• _WHAT NEEDS TO BE DONE_:
From the Cygnet Bay page below, list every headstone it describes, identifying each by whose it is or by how the page describes it.

• _PAGE EXCERPT_:
»»
14 Jul 08 Cygnet Bay - (below) back to the hub of the pearl farm to the area known as "Divers" where yep you got it - the divers live. Anyway this cairn of rock was made by Ronald the German diver who exercised every day by carrying one rock from this pile to make another cairn somewhere over there...........he ran while doing this by the way..........and this is how Ronald kept fit.
On the right here poor old Jimmy O'Toole fell down a well. Well not really, apparently the boys who live and work at the area called "Divers" had some spare concrete, so, as you do, they made a fictitious headstone for a fictitious Irishman.......... or is that Scotsman.........
14 Jul 08 - Cygnet Bay - (below) another rock for a headstone for an un-named diver, possibly Japanese. But on the right here you can see a very special headstone with carved writing - if I have any friends out there who can read it would you please let margo know what it says.
14 Jul 08 Cygnet Bay - That hill in the picture below below where you can see DB fishing is the one we climbed up to find these headstones. The Dean Murdoch Brown one is that of THE Mr Brown who started the Cygnet Bay Pearl Farm in 1946 with Mrs Brown, he is up there all by himself overlooking the ocean. Bit sad.
The middle headstone is that of the last white hard hat pearl diver - he had been brought out from The Mother Country England as an Able Bodied Seaman diver together with three other English AB Seamen to replace the Japanese divers who were working out of Broome. AB William J Castor served on the HMS Fantome, but it turned out that the Japanese were far better divers than the English and could dive for longer and deeper, it also turns out that Japanese girls are the best of any nationality, creed or colour at pearl diving..............
««
• _ENTRIES PROVIDED_:
»»
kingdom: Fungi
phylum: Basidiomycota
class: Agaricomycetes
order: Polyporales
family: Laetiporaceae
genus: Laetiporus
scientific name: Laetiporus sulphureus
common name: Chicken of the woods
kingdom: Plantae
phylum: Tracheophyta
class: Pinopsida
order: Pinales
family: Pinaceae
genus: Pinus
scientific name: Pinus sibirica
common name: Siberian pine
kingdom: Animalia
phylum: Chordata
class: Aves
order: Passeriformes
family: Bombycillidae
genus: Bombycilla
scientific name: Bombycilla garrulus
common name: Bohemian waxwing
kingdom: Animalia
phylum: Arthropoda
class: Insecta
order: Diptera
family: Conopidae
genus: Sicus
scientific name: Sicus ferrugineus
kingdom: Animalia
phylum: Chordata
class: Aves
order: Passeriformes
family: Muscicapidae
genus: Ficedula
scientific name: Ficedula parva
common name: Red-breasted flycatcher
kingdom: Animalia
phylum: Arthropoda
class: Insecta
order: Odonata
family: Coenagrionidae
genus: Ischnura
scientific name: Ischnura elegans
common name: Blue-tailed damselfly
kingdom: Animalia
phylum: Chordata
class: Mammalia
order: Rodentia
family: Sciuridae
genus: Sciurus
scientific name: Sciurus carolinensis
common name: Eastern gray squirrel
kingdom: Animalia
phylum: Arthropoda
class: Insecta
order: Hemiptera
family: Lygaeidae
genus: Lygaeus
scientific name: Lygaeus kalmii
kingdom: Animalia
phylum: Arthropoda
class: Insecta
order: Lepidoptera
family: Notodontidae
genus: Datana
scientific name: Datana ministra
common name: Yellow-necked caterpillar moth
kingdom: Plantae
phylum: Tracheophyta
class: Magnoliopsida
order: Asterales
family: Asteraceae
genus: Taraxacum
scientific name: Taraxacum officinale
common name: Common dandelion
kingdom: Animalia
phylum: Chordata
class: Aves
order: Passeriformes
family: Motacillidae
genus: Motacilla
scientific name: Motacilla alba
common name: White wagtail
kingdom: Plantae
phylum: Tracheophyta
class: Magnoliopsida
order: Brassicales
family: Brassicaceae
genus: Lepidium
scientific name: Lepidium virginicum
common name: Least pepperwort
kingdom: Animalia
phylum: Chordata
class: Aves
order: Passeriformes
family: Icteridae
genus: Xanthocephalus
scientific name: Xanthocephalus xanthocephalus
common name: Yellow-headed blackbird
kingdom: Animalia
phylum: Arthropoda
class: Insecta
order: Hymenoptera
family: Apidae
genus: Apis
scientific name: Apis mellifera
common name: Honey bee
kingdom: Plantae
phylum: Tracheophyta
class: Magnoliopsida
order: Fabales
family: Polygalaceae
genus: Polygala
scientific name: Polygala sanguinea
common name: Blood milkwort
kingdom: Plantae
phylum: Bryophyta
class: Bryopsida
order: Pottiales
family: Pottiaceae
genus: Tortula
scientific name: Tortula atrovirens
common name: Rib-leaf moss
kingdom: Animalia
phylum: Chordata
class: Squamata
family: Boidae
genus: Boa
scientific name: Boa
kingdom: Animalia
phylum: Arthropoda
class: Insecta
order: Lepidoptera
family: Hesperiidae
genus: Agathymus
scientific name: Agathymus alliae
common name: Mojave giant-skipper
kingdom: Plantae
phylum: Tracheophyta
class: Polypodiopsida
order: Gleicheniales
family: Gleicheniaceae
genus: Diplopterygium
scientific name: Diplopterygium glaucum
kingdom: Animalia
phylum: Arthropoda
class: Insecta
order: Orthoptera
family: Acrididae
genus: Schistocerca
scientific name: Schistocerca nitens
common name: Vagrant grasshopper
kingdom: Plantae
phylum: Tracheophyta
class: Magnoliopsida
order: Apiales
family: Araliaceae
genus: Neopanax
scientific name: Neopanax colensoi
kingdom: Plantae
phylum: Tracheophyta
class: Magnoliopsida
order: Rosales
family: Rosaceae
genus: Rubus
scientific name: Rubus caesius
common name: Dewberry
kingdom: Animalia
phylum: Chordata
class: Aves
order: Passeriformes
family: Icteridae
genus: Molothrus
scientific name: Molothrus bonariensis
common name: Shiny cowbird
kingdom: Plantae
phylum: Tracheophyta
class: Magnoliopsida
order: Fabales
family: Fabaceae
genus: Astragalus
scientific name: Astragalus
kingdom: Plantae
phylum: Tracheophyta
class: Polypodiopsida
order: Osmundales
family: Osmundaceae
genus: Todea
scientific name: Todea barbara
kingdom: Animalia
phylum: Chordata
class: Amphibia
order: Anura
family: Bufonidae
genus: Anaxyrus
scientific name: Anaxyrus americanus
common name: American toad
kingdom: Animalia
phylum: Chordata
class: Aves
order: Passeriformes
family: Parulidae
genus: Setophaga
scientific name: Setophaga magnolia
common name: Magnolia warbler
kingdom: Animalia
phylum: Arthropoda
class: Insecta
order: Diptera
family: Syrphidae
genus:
««
• _EXERCISE RESULT_:
- The fictitious headstone for Jimmy O'Toole, a fictitious Irishman (or Scotsman), made from spare concrete
- The rock headstone for an un-named diver, possibly Japanese
- The very special headstone with carved writing
- The headstone of Dean Murdoch Brown, who started the Cygnet Bay Pearl Farm in 1946 with Mrs Brown
- The middle headstone, of AB William J Castor, the last white hard hat pearl diver